Ethical considerations. JJ says you need to be conscious of the ethics of photographing wildlife. "It mostly pertains to both your subjects and their environment. Feeding birds is usually a bad idea: it will probably help feral species out-compete native species; long-term feeding may also cause dependence among wildlife species, increase competition for (nesting) tree hollows, and spread disease. (I have used bait, but only for one night each in different locations—kangaroo pellets for the Eastern Bettong and Eastern Barred Bandicoot photographs.) Be careful not to damage the environment itself—don’t trample vegetation. In certain areas it's important to wash your shoes and tripod to prevent the spread of disease. Don’t move closer to birds if they're showing signs of stress. If they do fly away, don’t repeatedly follow them. You can get closer by moving slowly and using natural cover; and do avoid loitering around nesting birds."
We asked whether there are differences in the practice of wildlife photography in Thailand compared with what he's used to: "The same broad practical and ethical considerations apply, but every species is different—I wasn’t there long enough to really learn the nuances in behaviour among species. One thing I became aware of is that the use of recorded bird calls to attract subjects into position is much more prevalent. Recordings should be used sparingly in my view. And it seemed that far fewer species in Thailand depend on seeds or nectar, and that feeding on fruit is more common than in many parts of the world."

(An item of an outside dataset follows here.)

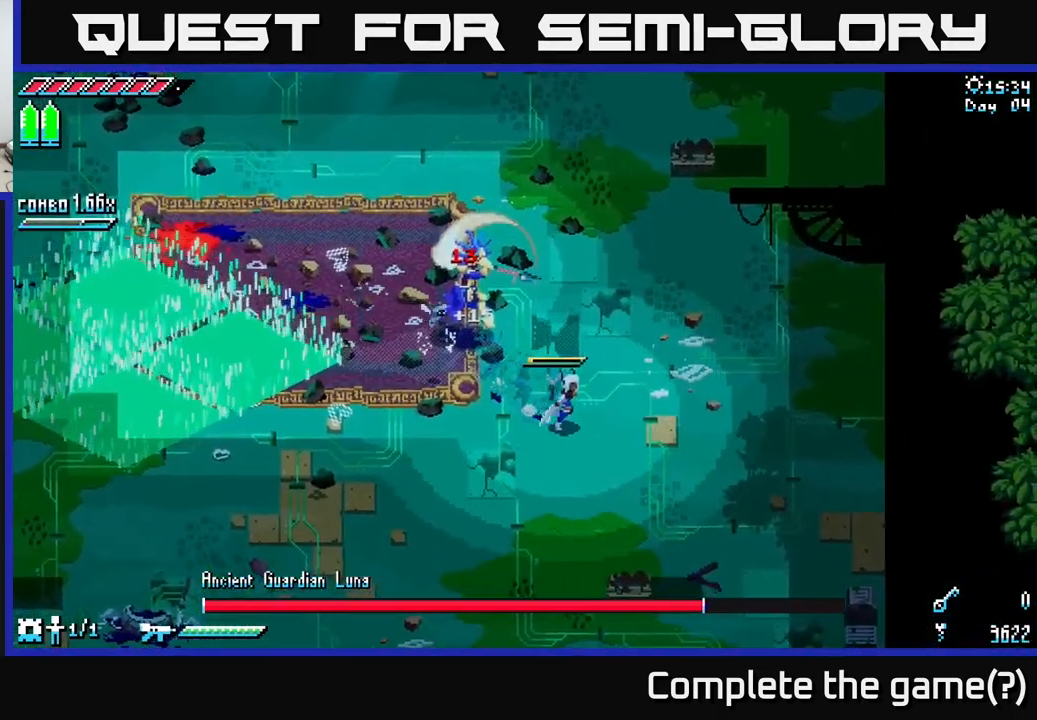
{"buttons": [], "left_stick": "down", "right_stick": "center", "events": [[350, "X", "up"], [433, "left_stick", "down"]]}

Opportunities for Wikimedians. Much of JJ's photography involves Tasmanian wildlife. Does he plan to widen his geographical purview? "I don't expect I'll live in Tasmania forever—to start with, I'll need to move for postgraduate studies in the next few years. I've probably been able to get featured images for about a third of the bird species in the state (and less than that for mammals), so there's still plenty of work to be done. Please, we need more photographers contributing to Wikimedia sites, and more editors collaborating with them to write articles." JJ says that Wikimedia has good photographic coverage, and usually at much better resolution than Flickr, in which only 800 × 500 px is typical. "However, the distribution of featured pictures is patchy. For example, I'm surprised how little coverage there is for western Europe and North America. There's lots to be done just about everywhere." He says many Wikimedians don't realise how well-positioned they are to photograph wildlife in other parts of the world. "Once you start to identify species, you'd be surprised just how many are around you. Pay attention to bird calls—they're more useful than your eyes for locating subjects."
Next in this occasional series of interviews: Wehwalt, one of the English Wikipedia's most experienced writers of featured articles.
Radjah Shelduck, Centenary Lakes, Cairns, Queensland. Seen from above in flight the birds have green bands on the tops of their wings. The female has a harsh rattle and the male has a breathy whistle. The Radjah Shelduck inhabits the mangrove forests and coastlines of New Guinea, and in Australia, where it is a protected species.